**文档摘录**
___

思路:滑动窗口(左右指针l,r),用两个常量数组判断当前字符串是否包含模式串('a'~'Z'可以用长度60存下)

  • 不包含,r++;包含,l++,并更新结果
    (这道题虽然是困难,但是思路还是比较容易懂的)
public String minWindow(String s, String t) {
    String res = "";
    int[] sarr = new int[60];
    int[] tarr = new int[60];
    for (int i = 0; i < t.length(); i++) {
        tarr[t.charAt(i) - 'A']++;
    }
    int l = 0, r = 0;
    while (l <= r) {
        boolean isHave = true;
        for (int j = 0; j < 60; j++) {
            if (sarr[j] < tarr[j]) {
                isHave = false;
                break;
            }
        }
        if (isHave) {
            String temp = s.substring(l, r);
            if (res.length() == 0) {
                res = temp;
            }else {
                res = temp.length() < res.length() ? temp:res;
            }
            sarr[s.charAt(l) - 'A']--;
            l++;
        }else if (r < s.length()) {
            sarr[s.charAt(r) - 'A']++;
            r++;
        }else {
            break;
        }
    }
    return res;
}

151.翻转字符串里的单词

常规字符串算法题,比较简单,借助java的trim()split()函数,使用StringBuilder快速追加

public String reverseWords(String s) {
    StringBuilder sb = new StringBuilder("");
    s = s.trim();
    String[] arr = s.split(" ");
    for (int i = arr.length - 1; i > 0; i--) {
        if (arr[i].length() != 0) {
            sb.append(arr[i] + " ");
        }
    }
    sb.append(arr[0]);
    return sb.toString();
}

72. 编辑距离

这里提供了两种方法:自底向上的递归和自顶向下的动规,但是递归会超时,动规就是记录了子问题的结果避免重复计算。

  • dp[i][j]的意思是word1.subString(0, i)变为word2.subString(0, j)所需的步数
  • 根据题目中给的三种操作我们可以推出核心的动态转移方程为:
    dp[i+1][j+1] = 1 + Math.min(Math.min(dp[i][j+1], dp[i+1][j]), dp[i][j]);
    这里由于下标从1开始到length,避免数组越界所以使下一个用当前的值
    这是一道经典的动态规划题目,值得反复练习
class Solution {
    public int minDistance(String word1, String word2) {
        int l1 = word1.length();
        int l2 = word2.length();
        int[][] dp = new int[l1 + 1][l2 + 1];
        for (int i = 0; i < l1 + 1; i++) {
            dp[i][0] = i;
        }
        for (int i = 0; i < l2 + 1; i++) {
            dp[0][i] = i;
        }
        for (int i = 0; i < l1; i++) {
            for (int j = 0; j < l2; j++) {
                if (word1.charAt(i) == word2.charAt(j)) {
                    dp[i+1][j+1] = dp[i][j]; //一样则无需多余操作步数
                }else {
                    dp[i+1][j+1] = 1 + Math.min(Math.min(dp[i][j+1], dp[i+1][j]), dp[i][j]);
                }
            }
        }
        return dp[l1][l2];
    }
    //递归(超时)

___

**所给材料**

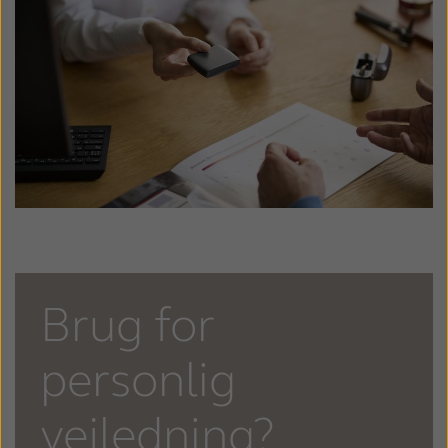
Brug for
personlig
vejledning?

___

**问题**
1. 请列出算法题解里的代码所定义的全部方法名。
2. 从算法题解最后一行往下续写。

**解答**
1. minWindow、reverseWords、minDistance

2.
    public int minDistance_recursion(String word1, String word2) {
        if (word1.length() == 0 || word2.length() == 0) {
            return Math.max(word1.length(), word2.length());
        }
        if (word1.charAt(word1.length()-1) == word2.charAt(word2.length()-1)) {
            return minDistance_recursion(word1.substring(0, word1.length()-1),
                    word2.substring(0, word2.length()-1));
        }
        return 1 + Math.min(Math.min(minDistance_recursion(word1, word2.substring(0, word2.length()-1)),
                minDistance_recursion(word1.substring(0, word1.length()-1), word2)),
                minDistance_recursion(word1.substring(0, word1.length()-1),word2.substring(0, word2.length()-1)));
    }
}

4.寻找两个正序数组的中位数

这道题目有两个思路:

  • 合并两个有序数组,再直接输出中位数,时间复杂度O(m+n),空间复杂度O(m+n)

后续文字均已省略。